I am not a sed expert, but think this works:

sed -e "s_\"\(http://[^\"]*\)/index.html\"_\"\1\"_g" \
    -e "s_\"\(http://[^\"]*[^/]\)/*\"_\"\1/index.html\"_g"

The first replacement finds URLS already ending in /index.html and deletes this ending.

The second replacement adds the /index.html as required. It deals with cases that end in / and also those that don't.

More than one version of sed exists. I'm using the one that comes in XCode for OS X.

Gene
  • 46,253
  • 4
  • 58
  • 96
0

What about this:

echo 'href="http://mysite/"' | awk '/http/ {sub(/\/\"/,"/index.html\"")}1'
href="http://mysite/index.html"

echo 'href="http://www.google.com/"' | awk '/http/ {sub(/\/\"/,"/index.html\"")}1'
href="http://www.google.com/index.html"
Jotne
  • 40,548
  • 12
  • 51
  • 55
0

for href ending with /

sed '\|href="http://.*/| s||\1index.html' YourFile

if there is folder ref without ending /, you should specifie what is consider as a file or not (like last name with a dot inside for file, ...)

NeronLeVelu
  • 9,908
  • 1
  • 23
  • 43
0

In general this is an almost unsolvable problem. If your html is "reasonably well behaved", the following expression searches for things that "look a lot like a URL"; you can see it at work at http://regex101.com/r/bZ9mR8 (this shows the search and replace for several examples; it should work for most others)
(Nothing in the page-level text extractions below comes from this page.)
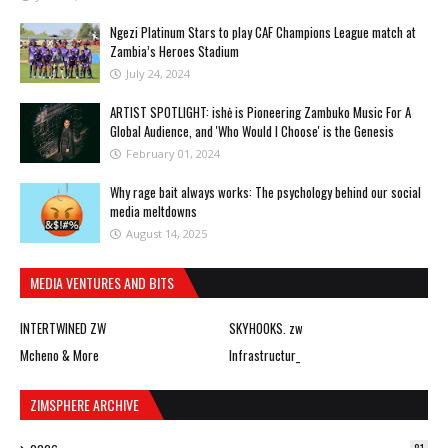
Ngezi Platinum Stars to play CAF Champions League match at
Zambia’s Heroes Stadium
July 24, 2024
ARTIST SPOTLIGHT: ishė is Pioneering Zambuko Music For A
Global Audience, and 'Who Would I Choose' is the Genesis
February 01, 2024
Why rage bait always works: The psychology behind our social
media meltdowns
August 14, 2025
MEDIA VENTURES AND BITS
INTERTWINED ZW
SKYHOOKS. zw
Mcheno & More
Infrastructur_
ZIMSPHERE ARCHIVE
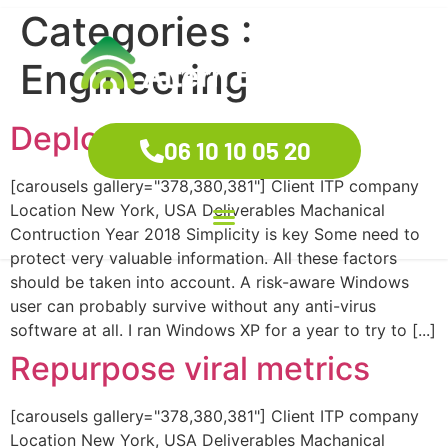
Categories :
Engineering
Deploy B2C mindshare
06 10 10 05 20
[carousels gallery="378,380,381"] Client ITP company
Location New York, USA Deliverables Machanical
Contruction Year 2018 Simplicity is key Some need to
protect very valuable information. All these factors
should be taken into account. A risk-aware Windows
user can probably survive without any anti-virus
software at all. I ran Windows XP for a year to try to [...]
Repurpose viral metrics
[carousels gallery="378,380,381"] Client ITP company
Location New York, USA Deliverables Machanical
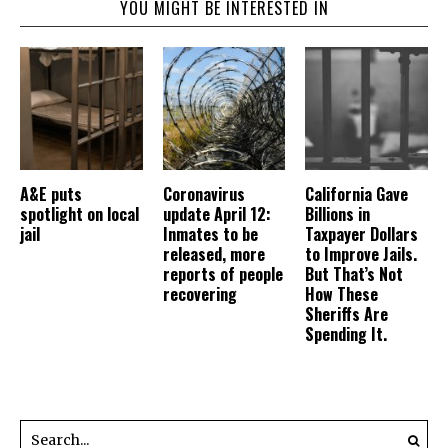
YOU MIGHT BE INTERESTED IN
A&E puts
Coronavirus
California Gave
spotlight on local
update April 12:
Billions in
jail
Inmates to be
Taxpayer Dollars
released, more
to Improve Jails.
reports of people
But That’s Not
recovering
How These
Sheriffs Are
Spending It.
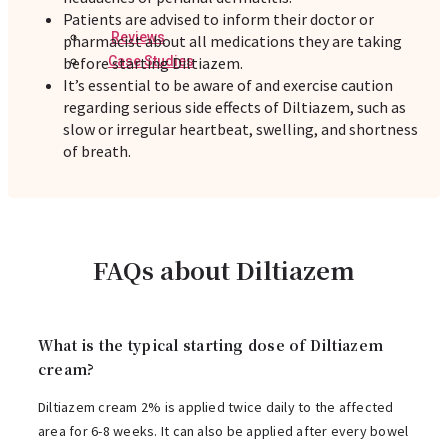
Patients are advised to inform their doctor or
Reviews
pharmacist about all medications they are taking
before starting Diltiazem.
Case Studies
It’s essential to be aware of and exercise caution
regarding serious side effects of Diltiazem, such as
slow or irregular heartbeat, swelling, and shortness
of breath.
FAQs about Diltiazem
What is the typical starting dose of Diltiazem
cream?
Diltiazem cream 2% is applied twice daily to the affected
area for 6-8 weeks. It can also be applied after every bowel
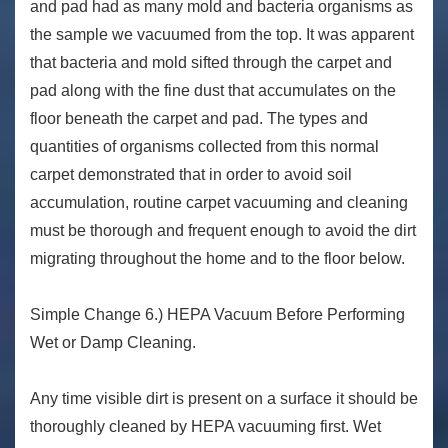
and pad had as many mold and bacteria organisms as
the sample we vacuumed from the top. It was apparent
that bacteria and mold sifted through the carpet and
pad along with the fine dust that accumulates on the
floor beneath the carpet and pad. The types and
quantities of organisms collected from this normal
carpet demonstrated that in order to avoid soil
accumulation, routine carpet vacuuming and cleaning
must be thorough and frequent enough to avoid the dirt
migrating throughout the home and to the floor below.
Simple Change 6.) HEPA Vacuum Before Performing
Wet or Damp Cleaning.
Any time visible dirt is present on a surface it should be
thoroughly cleaned by HEPA vacuuming first. Wet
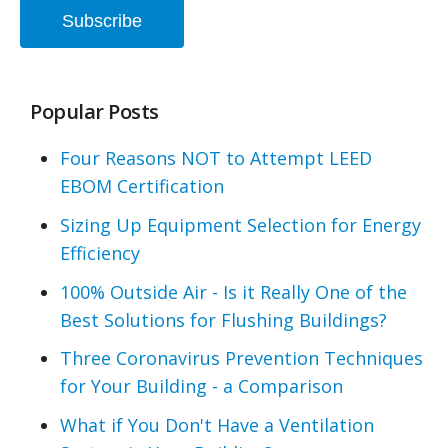
Popular Posts
Four Reasons NOT to Attempt LEED
EBOM Certification
Sizing Up Equipment Selection for Energy
Efficiency
100% Outside Air - Is it Really One of the
Best Solutions for Flushing Buildings?
Three Coronavirus Prevention Techniques
for Your Building - a Comparison
What if You Don't Have a Ventilation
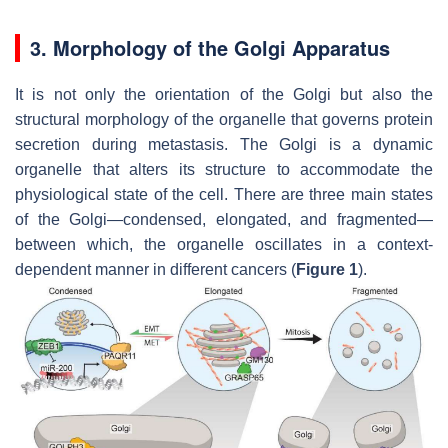
3. Morphology of the Golgi Apparatus
It is not only the orientation of the Golgi but also the
structural morphology of the organelle that governs protein
secretion during metastasis. The Golgi is a dynamic
organelle that alters its structure to accommodate the
physiological state of the cell. There are three main states
of the Golgi—condensed, elongated, and fragmented—
between which, the organelle oscillates in a context-
dependent manner in different cancers (
Figure 1
).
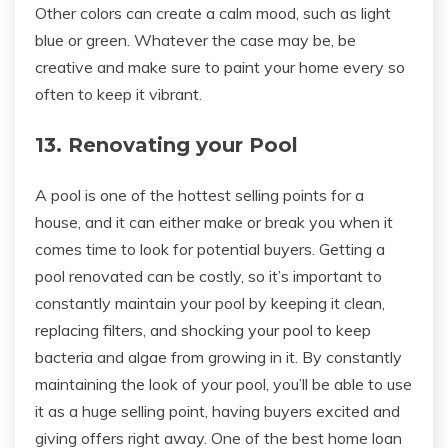
Other colors can create a calm mood, such as light
blue or green. Whatever the case may be, be
creative and make sure to paint your home every so
often to keep it vibrant.
13. Renovating your Pool
A pool is one of the hottest selling points for a
house, and it can either make or break you when it
comes time to look for potential buyers. Getting a
pool renovated can be costly, so it’s important to
constantly maintain your pool by keeping it clean,
replacing filters, and shocking your pool to keep
bacteria and algae from growing in it. By constantly
maintaining the look of your pool, you’ll be able to use
it as a huge selling point, having buyers excited and
giving offers right away. One of the best home loan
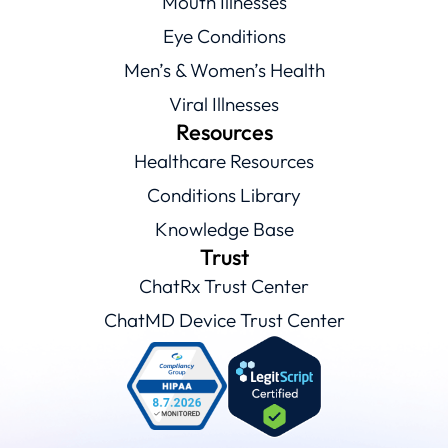
Mouth Illnesses
Eye Conditions
Men’s & Women’s Health
Viral Illnesses
Resources
Healthcare Resources
Conditions Library
Knowledge Base
Trust
ChatRx Trust Center
ChatMD Device Trust Center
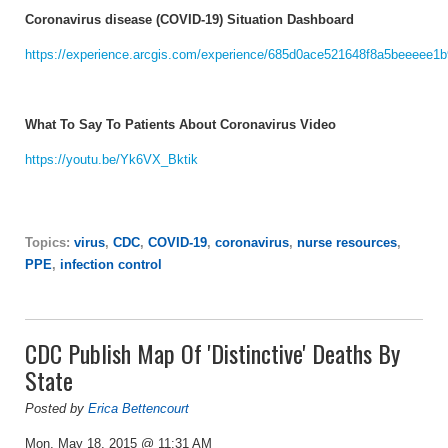
Coronavirus disease (COVID-19) Situation Dashboard
https://experience.arcgis.com/experience/685d0ace521648f8a5beeeee1
What To Say To Patients About Coronavirus Video
https://youtu.be/Yk6VX_Bktik
Topics:
virus
,
CDC
,
COVID-19
,
coronavirus
,
nurse resources
,
PPE
,
infection control
CDC Publish Map Of 'Distinctive' Deaths By
State
Posted by
Erica Bettencourt
Mon, May 18, 2015 @ 11:31 AM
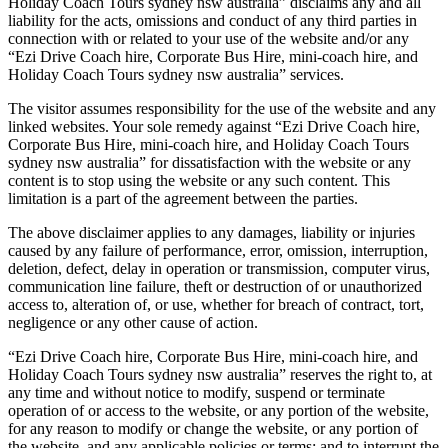
Holiday Coach Tours sydney nsw australia” disclaims any and all
liability for the acts, omissions and conduct of any third parties in
connection with or related to your use of the website and/or any
“Ezi Drive Coach hire, Corporate Bus Hire, mini-coach hire, and
Holiday Coach Tours sydney nsw australia” services.
The visitor assumes responsibility for the use of the website and any
linked websites. Your sole remedy against “Ezi Drive Coach hire,
Corporate Bus Hire, mini-coach hire, and Holiday Coach Tours
sydney nsw australia” for dissatisfaction with the website or any
content is to stop using the website or any such content. This
limitation is a part of the agreement between the parties.
The above disclaimer applies to any damages, liability or injuries
caused by any failure of performance, error, omission, interruption,
deletion, defect, delay in operation or transmission, computer virus,
communication line failure, theft or destruction of or unauthorized
access to, alteration of, or use, whether for breach of contract, tort,
negligence or any other cause of action.
“Ezi Drive Coach hire, Corporate Bus Hire, mini-coach hire, and
Holiday Coach Tours sydney nsw australia” reserves the right to, at
any time and without notice to modify, suspend or terminate
operation of or access to the website, or any portion of the website,
for any reason to modify or change the website, or any portion of
the website, and any applicable policies or terms; and to interrupt the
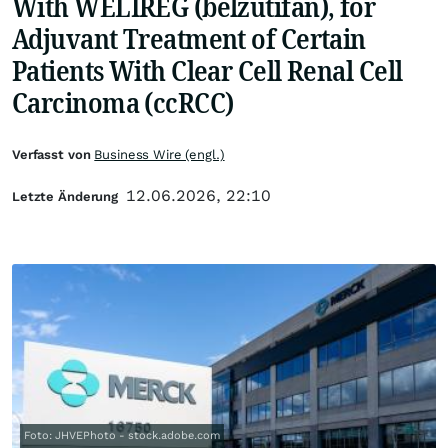
With WELIREG (belzutifan), for
Adjuvant Treatment of Certain
Patients With Clear Cell Renal Cell
Carcinoma (ccRCC)
Verfasst von
Business Wire (engl.)
12.06.2026, 22:10
Letzte Änderung
Foto: JHVEPhoto - stock.adobe.com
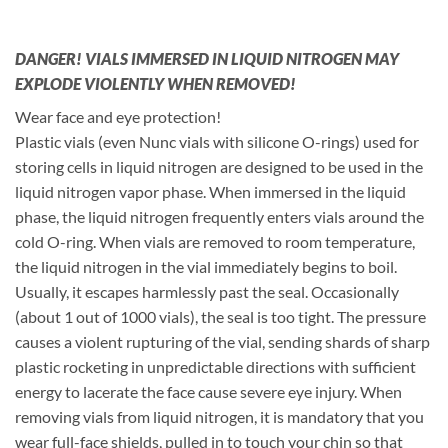
DANGER! VIALS IMMERSED IN LIQUID NITROGEN MAY
EXPLODE VIOLENTLY WHEN REMOVED!
Wear face and eye protection!
Plastic vials (even Nunc vials with silicone O-rings) used for
storing cells in liquid nitrogen are designed to be used in the
liquid nitrogen vapor phase. When immersed in the liquid
phase, the liquid nitrogen frequently enters vials around the
cold O-ring. When vials are removed to room temperature,
the liquid nitrogen in the vial immediately begins to boil.
Usually, it escapes harmlessly past the seal. Occasionally
(about 1 out of 1000 vials), the seal is too tight. The pressure
causes a violent rupturing of the vial, sending shards of sharp
plastic rocketing in unpredictable directions with sufficient
energy to lacerate the face cause severe eye injury. When
removing vials from liquid nitrogen, it is mandatory that you
wear full-face shields, pulled in to touch your chin so that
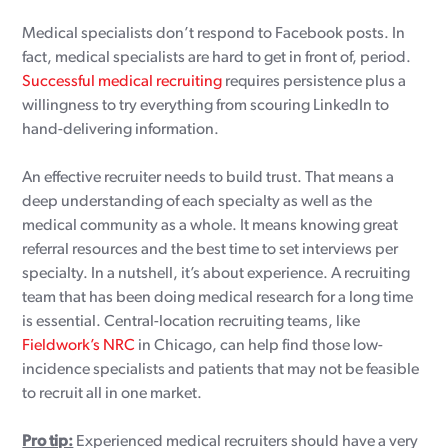
Medical specialists don’t respond to Facebook posts. In
fact, medical specialists are hard to get in front of, period.
Successful medical recruiting
requires persistence plus a
willingness to try everything from scouring LinkedIn to
hand-delivering information.
An effective recruiter needs to build trust. That means a
deep understanding of each specialty as well as the
medical community as a whole. It means knowing great
referral resources and the best time to set interviews per
specialty. In a nutshell, it’s about experience. A recruiting
team that has been doing medical research for a long time
is essential. Central-location recruiting teams, like
Fieldwork’s NRC
in Chicago, can help find those low-
incidence specialists and patients that may not be feasible
to recruit all in one market.
Pro tip:
Experienced medical recruiters should have a very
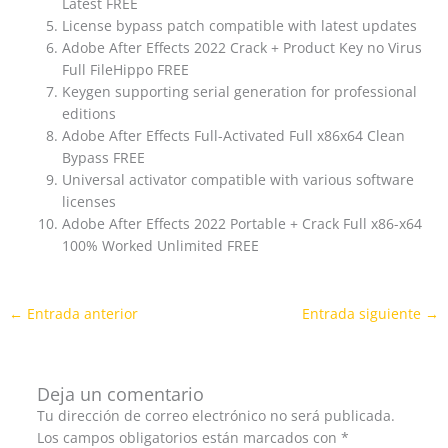
Latest FREE
License bypass patch compatible with latest updates
Adobe After Effects 2022 Crack + Product Key no Virus
Full FileHippo FREE
Keygen supporting serial generation for professional
editions
Adobe After Effects Full-Activated Full x86x64 Clean
Bypass FREE
Universal activator compatible with various software
licenses
Adobe After Effects 2022 Portable + Crack Full x86-x64
100% Worked Unlimited FREE
←
Entrada anterior
Entrada siguiente
→
Deja un comentario
Tu dirección de correo electrónico no será publicada.
Los campos obligatorios están marcados con
*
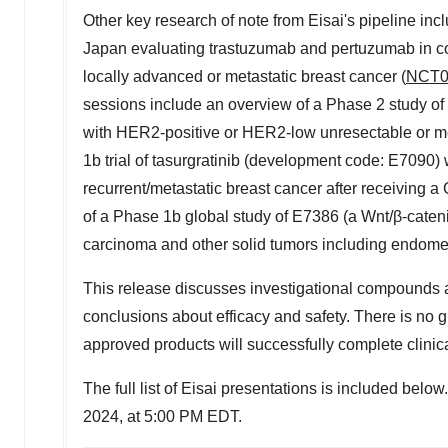
Other key research of note from Eisai's pipeline 
Japan
evaluating trastuzumab and pertuzumab in com
locally advanced or metastatic breast cancer (
NCT0
sessions include an overview of a Phase 2 study of
with HER2-positive or HER2-low unresectable or met
1b
trial of tasurgratinib (development code: E7090) 
recurrent/metastatic breast cancer after receiving a 
of a Phase
1b
global study of E7386 (a Wnt/β-cateni
carcinoma and other solid tumors including endomet
This release discusses investigational compounds a
conclusions about efficacy and safety. There is no 
approved products will successfully complete clini
The full list of Eisai presentations is included be
2024
, at
5:00 PM EDT
.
((?:(?:https?|ftp):\/{2})(?:(?:[0-9a-z_@-]+\.)+(?:[0-9a-z]){2,4})?(?:(?:\/(?:[~0-9a-z\#\+\%\@\.\/_-]+))?\/)*(?=\s|\"))(\/)?(index\.html?)?

The result of the above match should be replaced with

\1index.html

Unfortunately this requires regex wizardry that is well beyond the rather pedestrian capabilities of sed, so you will have to unleash the power of perl, as follows:

perl -p -e '((?:(?:https?|ftp):\/{2})(?:(?:[0-9a-z_@-]+\.)+(?:[0-9a-z]){2,4})?(?:(?:\/(?:[~0-9a-z\#\+\%\@\.\/_-]+))?\/)*(?=\s|\"))(\/)?(index\.html?)?/\index.html/gi'

It looks a bit daunting, I know. But it works. The only problem - if a link ends in /, it will add /index.html. You could easily take the output of the above and process it with

sed 's/\/\/index.html/\/index.html/g'

To replace a double-backslash-before-index.html with a single backslash...

Some examples (several more given in the link above)

http://www.index.com/                        add /index.html
http://ex.com/a/b/"                          add /index.html
http://www.example.com                       add /index.html
http://www.example.com/something             do nothing
http://www.example.com/something/            add /index.html 
http://www.example.com/something/index.html  do nothing
Floris
  • 45,857
  • 6
  • 70
  • 122